Зрелость, зрелость подступает к двадцатитрехлетнему молодому поэту. Он заглядывает себе в душу, в самую глубину ее. Он глядит взглядом философа, человека, умудренного опытом. Опыт недолгих лет откладывался в нем необычайно отчетливо, необычайно ярко. Образы в душе его сохранялись долго, чтобы ожить потом под кончиком его пера.
Поэт думает, думает, думает… «Гляжу на будущность с боязнью, гляжу на прошлое с тоской и, как преступник перед казнью, ищу кругом души родной…» Он говорит это о себе. Но разве только о себе? Не все ли человечество глаголет его устами? Не со всего ли света тревога стекается к нему, чтобы потом излиться великими стихами?
Если вдруг – по недоразумению или незнанию, вольно или невольно – мы пожелаем связать каждое стихотворение Лермонтова с конкретным происшествием и не обратим внимания на широкое обобщение в его произведениях, то мы совершим большую, непростительную ошибку. Верно, «Узник» написан в связи с арестом. В этом проявляется поэтическая «конкретность» стихотворения. Но простое, казалось бы, явление реальной жизни стало явлением высокого поэтического взлета, и время над стихами перестало властвовать. Тема вобрала ту «вечность», которой помечены самые высокие творения человеческого духа…
А теперь такой вопрос: что лучшее в русской прозе о войне 1812 года? Вы скажете: «Война и мир» Толстого. Верно. А в поэзии? Так же не задумываясь вы скажете: «Бородино» Лермонтова. И это будет очень точно!
Я уже говорил в начале этой книги, что в детстве Лермонтов наслышался рассказов о войне, о пожаре Москвы, о бегстве Наполеона. Представление о войне получилось у него как бы объемным: с одной стороны – рассказы Жана Капэ, а с другой – русских ветеранов. Спустя много-много лет эти рассказы будут «сверены» с действительно народным, действительно историческим представлением о войне и выльются в поэтический рассказ – монолитный, непогрешимый во всех отношениях. Все здесь: и знание истории, и понимание души народной, и высочайшее поэтическое мастерство.

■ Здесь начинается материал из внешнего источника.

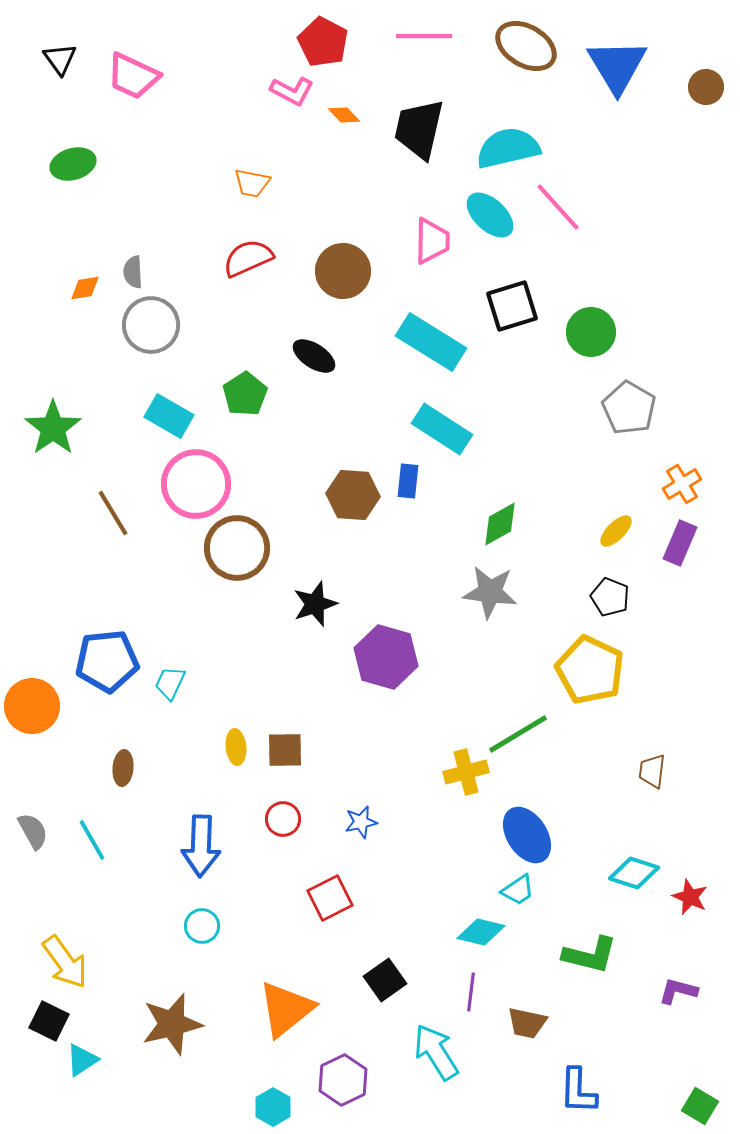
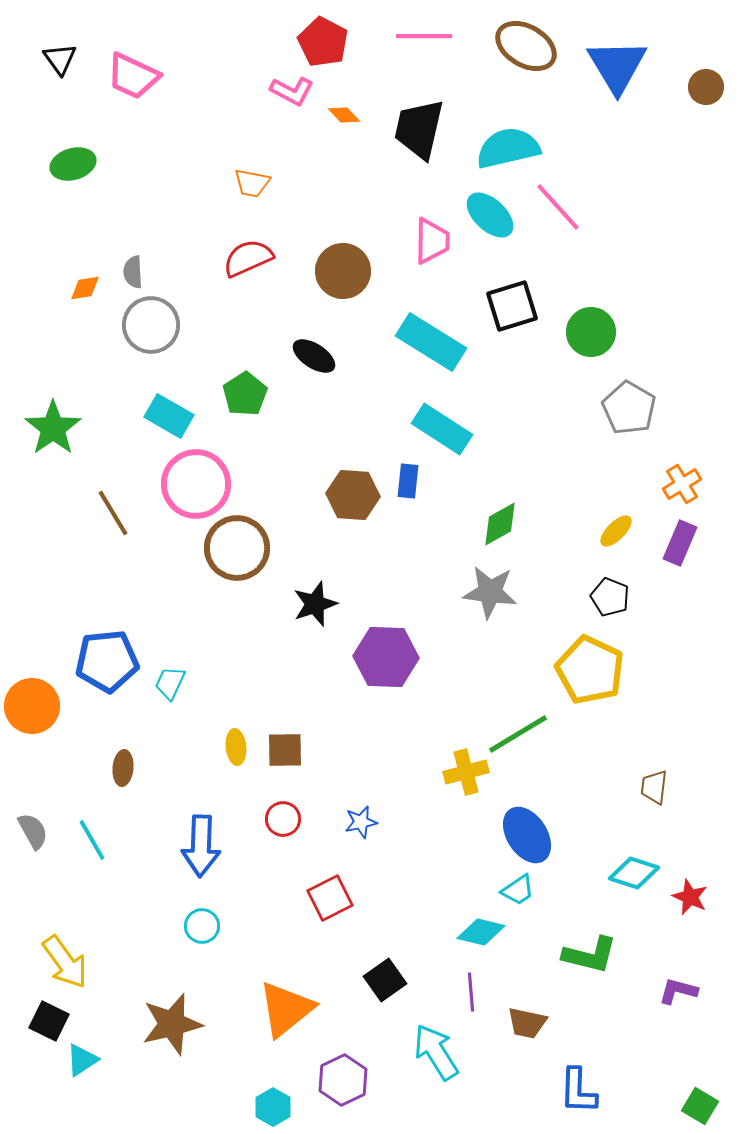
purple hexagon at (386, 657): rotated 14 degrees counterclockwise
brown trapezoid at (652, 771): moved 2 px right, 16 px down
purple line at (471, 992): rotated 12 degrees counterclockwise
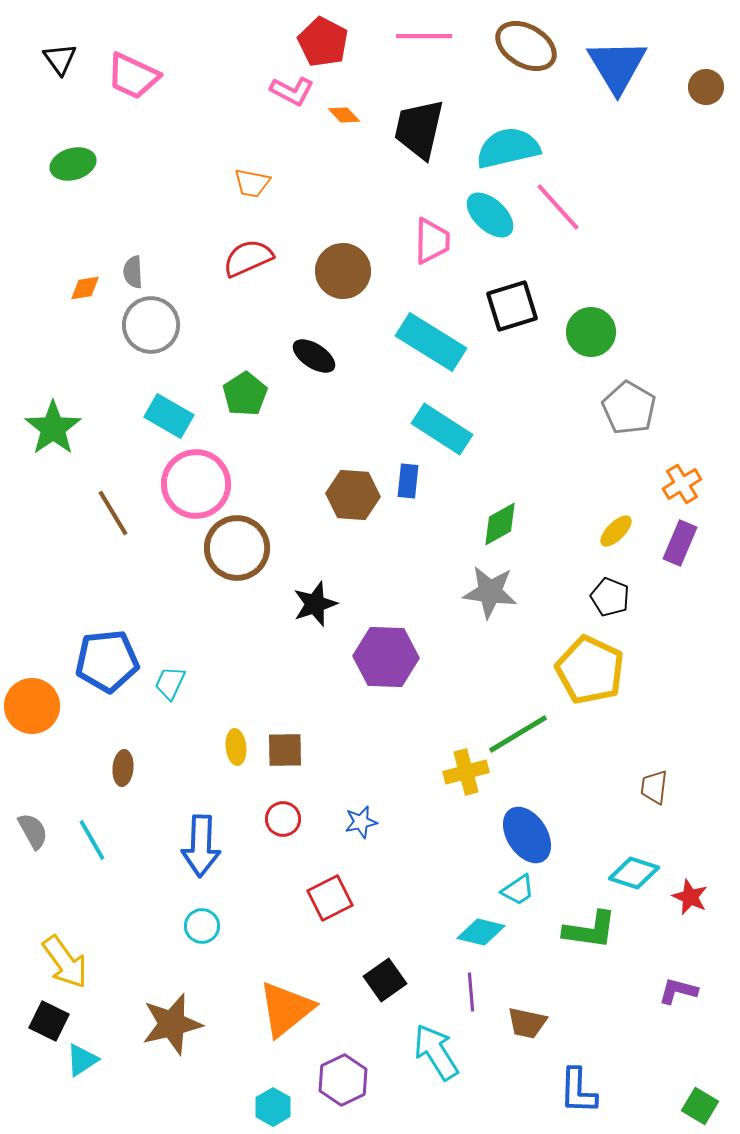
green L-shape at (590, 955): moved 25 px up; rotated 6 degrees counterclockwise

В том же 37-м году написалось и одно из лучших лирических стихотворений русской поэзии – «Молитва». Это в нем такие строки: «Окружи счастием душу достойную; дай ей сопутников, полных внимания, молодость светлую, старость покойную, сердцу незлобному мир упования…» Это говорит муж, созерцающий мир и человеческую душу внимательным оком философа. Это говорит тот, кто познал труднее всего познаваемое в жизни – человеческое сердце.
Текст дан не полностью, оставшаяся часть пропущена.